In “Every Little Hurricane,” Victor’s uncles “slug each other which such force that they had to be in love”—the narrator describes how, during the fight, “Victor watched as his uncle held his other uncle down, saw the look of hate and love on his uncle’s face.” In another story, Victor says of his parents’ tumultuous marriage that his mother loved his father “with a ferocity that eventually forced her to leave him. They fought each other with the kind of graceful anger that only love can create.” In one of Victor’s major romantic relationships, things come to a close on a note of both love and resentment. “I love you. And don’t ever come back,” one of his girlfriends tells him as he prepares to leave their home in Seattle and return to the Spokane Indian Reservation. Victor and his classmates, growing up, “hate” Thomas Builds-the-Fire “for his courage.” Thomas is an important person in Victor’s life, and Victor does seem to, in a way, grow to love him throughout the course of these stories. However, the foundation of hatred and jealousy speaks to the complicated emotions that define so many of the relationships that appear in these pages.
Because the narrative isn’t linear, the rise and fall of love and hatred throughout the book doesn’t necessarily resolve itself or point to any kind of conclusion. Rather, the chopped-up, ever-changing narrative acts as a metaphor of sorts for the tumultuous nature of human relationships, and especially of relationships whose surroundings and foundations are calibrated by an atmosphere of poverty, violence, cultural loss or pain, and personal isolation. Alexie demonstrates the volatility of both familial and romantic relationships that come to fruition within the borders of the reservation.
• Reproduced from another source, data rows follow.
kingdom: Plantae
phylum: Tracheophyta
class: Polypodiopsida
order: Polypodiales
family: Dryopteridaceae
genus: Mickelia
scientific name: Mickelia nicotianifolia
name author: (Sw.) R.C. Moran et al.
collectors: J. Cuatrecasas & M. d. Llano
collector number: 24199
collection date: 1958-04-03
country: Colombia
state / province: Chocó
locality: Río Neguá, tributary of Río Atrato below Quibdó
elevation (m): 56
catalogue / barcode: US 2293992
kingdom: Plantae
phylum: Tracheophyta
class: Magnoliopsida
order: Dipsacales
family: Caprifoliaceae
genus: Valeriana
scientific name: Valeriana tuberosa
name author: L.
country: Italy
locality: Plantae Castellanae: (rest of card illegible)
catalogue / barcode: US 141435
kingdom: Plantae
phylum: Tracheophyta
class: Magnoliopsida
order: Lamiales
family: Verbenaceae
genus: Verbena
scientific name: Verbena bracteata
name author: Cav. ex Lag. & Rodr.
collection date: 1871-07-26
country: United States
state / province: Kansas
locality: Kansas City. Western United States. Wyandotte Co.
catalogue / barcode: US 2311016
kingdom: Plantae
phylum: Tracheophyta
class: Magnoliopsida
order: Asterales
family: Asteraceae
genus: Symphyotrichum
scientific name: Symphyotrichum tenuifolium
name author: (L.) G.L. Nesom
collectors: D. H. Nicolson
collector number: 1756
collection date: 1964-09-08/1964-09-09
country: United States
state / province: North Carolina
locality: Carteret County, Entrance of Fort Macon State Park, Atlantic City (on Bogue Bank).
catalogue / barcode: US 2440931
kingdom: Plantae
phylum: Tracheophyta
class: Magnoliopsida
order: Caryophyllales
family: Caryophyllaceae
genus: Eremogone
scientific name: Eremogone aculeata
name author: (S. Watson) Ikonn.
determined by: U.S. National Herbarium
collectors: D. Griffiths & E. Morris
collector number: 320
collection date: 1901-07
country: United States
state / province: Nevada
Love and Hatred ThemeTracker
Love and Hatred Quotes in The Lone Ranger and Tonto Fistfight in Heaven
Victor could see his uncles slugging each other with such force that they had to be in love. Strangers would never want to hurt each other that badly.
“Wait,” Thomas yelled from his porch. “I just got to ask one favor.”
Victor stopped the pickup, leaned out the window, and shouted back. “What do you want?”
“Just one time when I’m telling a story somewhere, why don’t you stop and listen?” Thomas asked.
“Just once?”
“Just once.”
Victor waved his arms to let Thomas know that the deal was good. It was a fair trade, and that was all Victor had ever wanted from his whole life.
These days, living alone in Spokane, I wish I lived closer to the river, to the falls where ghosts of salmon jump. I wish I could sleep. I put down my paper or book and turn off the lights, lie quietly in the dark. It may take hours, even years, for me to sleep again. There’s nothing surprising or disappointing in that. I know how all my dreams end anyway.
The television was always loud, too loud, until every emotion was measured by the half hour. We hid our faces behind masks that suggested other histories; we touched hands accidentally and our skin sparked like a personal revolution. We stared across the room at each other. We were children; we were open mouths. Open in hunger, in anger, in laughter, in prayer. Jesus, we all want to survive.
Junior hung up the phone and walked down the highway toward the reservation. He wanted to imagine that he was walking off into the sunset, into a happy ending. But he knew that all along the road he traveled, there were reservation drive-ins, each showing a new and painful sequel to the first act of his life.